EXERCISE GOAL: Skipping the images, transcribe each record below as it is.

RECORDS SHOWN:
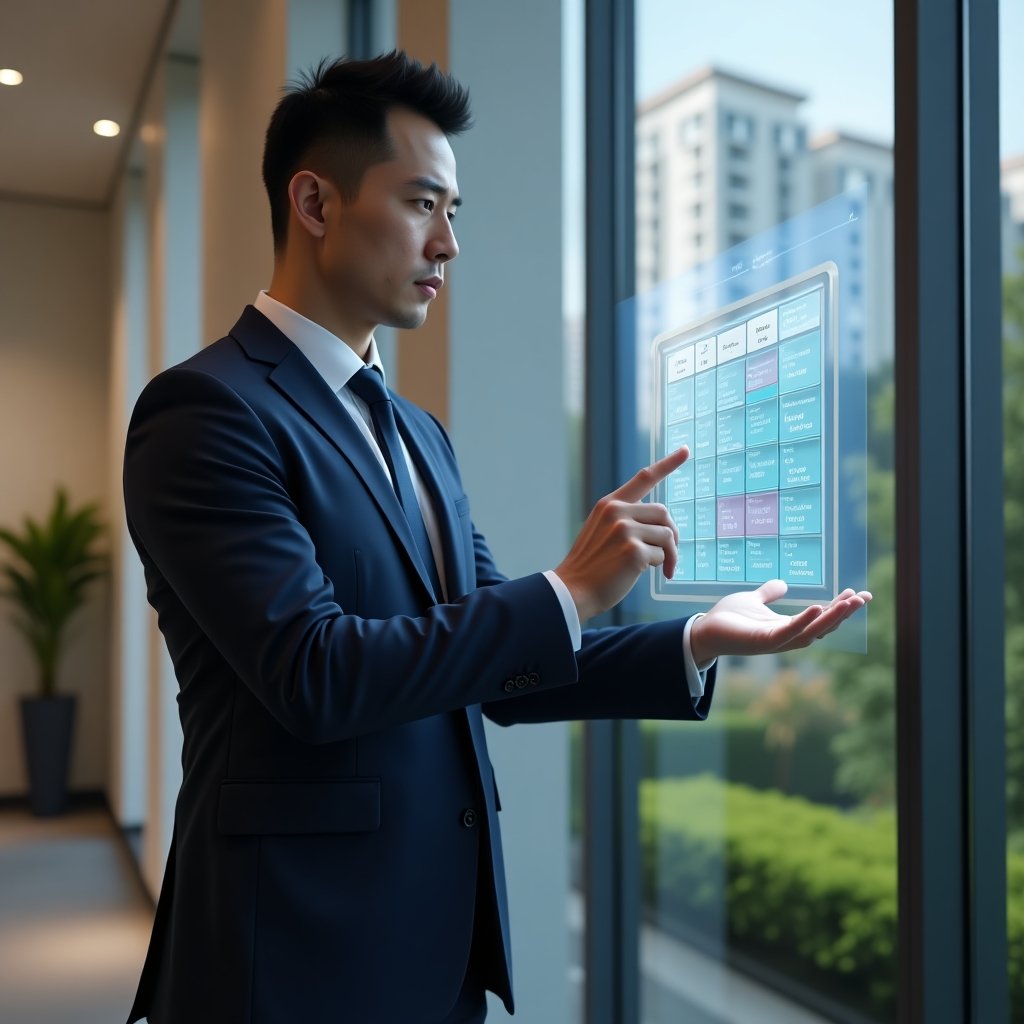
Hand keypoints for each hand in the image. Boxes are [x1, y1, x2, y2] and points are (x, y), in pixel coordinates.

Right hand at [556, 447, 688, 622]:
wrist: (573, 590)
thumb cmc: (592, 566)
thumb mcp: (602, 532)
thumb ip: (626, 520)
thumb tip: (664, 526)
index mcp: (609, 505)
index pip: (643, 478)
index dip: (667, 464)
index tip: (686, 450)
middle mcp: (617, 512)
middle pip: (664, 513)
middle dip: (671, 535)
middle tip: (668, 555)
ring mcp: (624, 531)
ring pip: (666, 535)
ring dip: (668, 554)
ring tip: (658, 568)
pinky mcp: (633, 551)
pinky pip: (662, 555)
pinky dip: (660, 567)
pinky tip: (643, 574)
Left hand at [689, 579, 871, 664]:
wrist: (703, 630)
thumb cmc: (727, 618)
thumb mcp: (753, 599)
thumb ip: (768, 593)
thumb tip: (784, 583)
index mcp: (787, 626)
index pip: (821, 617)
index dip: (840, 607)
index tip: (858, 593)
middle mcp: (786, 636)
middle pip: (823, 626)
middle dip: (844, 613)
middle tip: (864, 597)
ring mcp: (776, 641)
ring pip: (812, 632)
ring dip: (832, 617)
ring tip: (850, 601)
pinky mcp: (762, 642)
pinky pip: (788, 633)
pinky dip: (803, 622)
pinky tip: (817, 607)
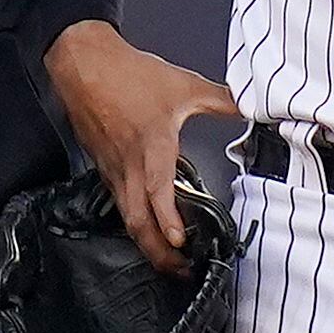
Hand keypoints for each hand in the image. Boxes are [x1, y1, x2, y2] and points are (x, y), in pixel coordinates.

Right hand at [44, 20, 241, 267]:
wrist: (83, 63)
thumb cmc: (127, 74)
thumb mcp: (184, 84)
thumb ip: (221, 100)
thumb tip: (250, 106)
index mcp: (152, 144)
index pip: (158, 192)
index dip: (169, 221)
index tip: (182, 241)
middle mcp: (129, 164)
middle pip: (137, 221)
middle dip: (158, 252)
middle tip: (180, 268)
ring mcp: (113, 168)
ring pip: (126, 217)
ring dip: (146, 242)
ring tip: (168, 258)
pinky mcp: (103, 167)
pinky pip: (118, 203)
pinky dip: (134, 221)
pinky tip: (147, 225)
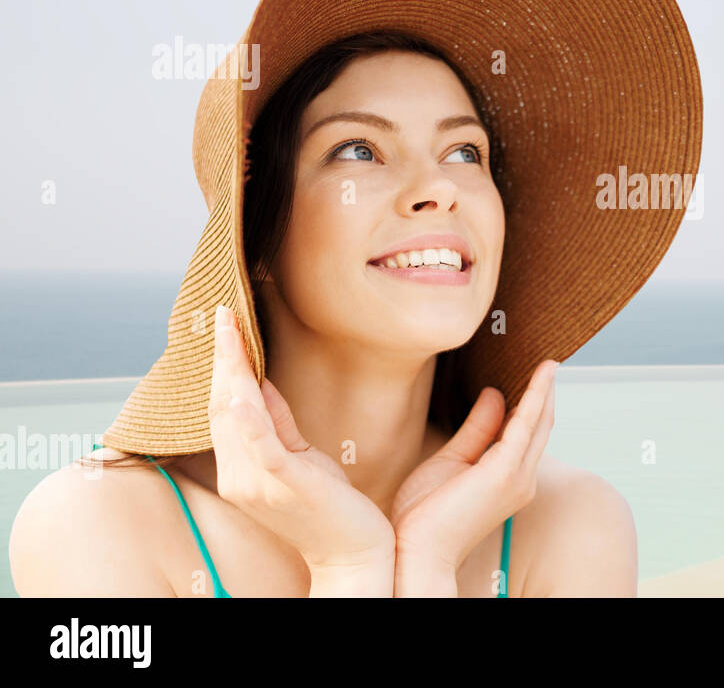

ANSWER BOX:
Hand keypoints for each hand in the image. Boxes are [x1, y1, x2, y2] and points are (x, y), in pixel coordinates.

Right hand at [556, 447, 688, 622]:
wrist: (573, 590)
thumb cmc: (592, 566)
thumb mcp: (602, 532)
thumb ip: (626, 520)
thumb tip: (664, 526)
index mcp: (609, 505)
index pip: (643, 478)
index dip: (667, 464)
index tip: (686, 450)
middle mcp: (617, 512)
middle pip: (664, 513)
middle dip: (671, 535)
middle tip: (668, 555)
ring mcp: (624, 531)
ring pip: (666, 535)
ring dip: (668, 554)
ring tip: (658, 568)
pinky mcp: (633, 551)
pinky pip: (662, 555)
pinky dip: (660, 567)
pinky tip: (643, 574)
Left hand at [689, 579, 871, 664]:
wrist: (703, 630)
thumb cmc: (727, 618)
thumb mcp: (753, 599)
thumb ip: (768, 593)
thumb tip: (784, 583)
index mcp: (787, 626)
index pip: (821, 617)
index dip: (840, 607)
index tip: (858, 593)
middle mcp: (786, 636)
middle pip: (823, 626)
middle dip: (844, 613)
middle tip: (864, 597)
ring mcp: (776, 641)
ring pip: (812, 632)
ring dip: (832, 617)
ring tip: (850, 601)
pinky mcp: (762, 642)
pinky pip: (788, 633)
pinky dip: (803, 622)
pinky tip: (817, 607)
Hand keypoints for each hand in the image. Boxes are [x1, y1, x2, y2] and points are (x, y), in pixel coordinates.

Right hand at [44, 20, 241, 267]:
wrist: (83, 63)
thumb cmc: (127, 74)
thumb mcp: (184, 84)
thumb ip: (221, 100)
thumb tip: (250, 106)
index mcp: (152, 144)
index pip: (158, 192)
index dip: (169, 221)
index tip: (182, 241)
middle mcp: (129, 164)
middle pip: (137, 221)
middle dip: (158, 252)
middle tip: (180, 268)
ring mcp: (113, 168)
ring pip: (126, 217)
ring dip: (146, 242)
ring tip: (168, 258)
pinky mcp: (103, 167)
pinky pip: (118, 203)
pinky dip: (134, 221)
pinky tip: (147, 225)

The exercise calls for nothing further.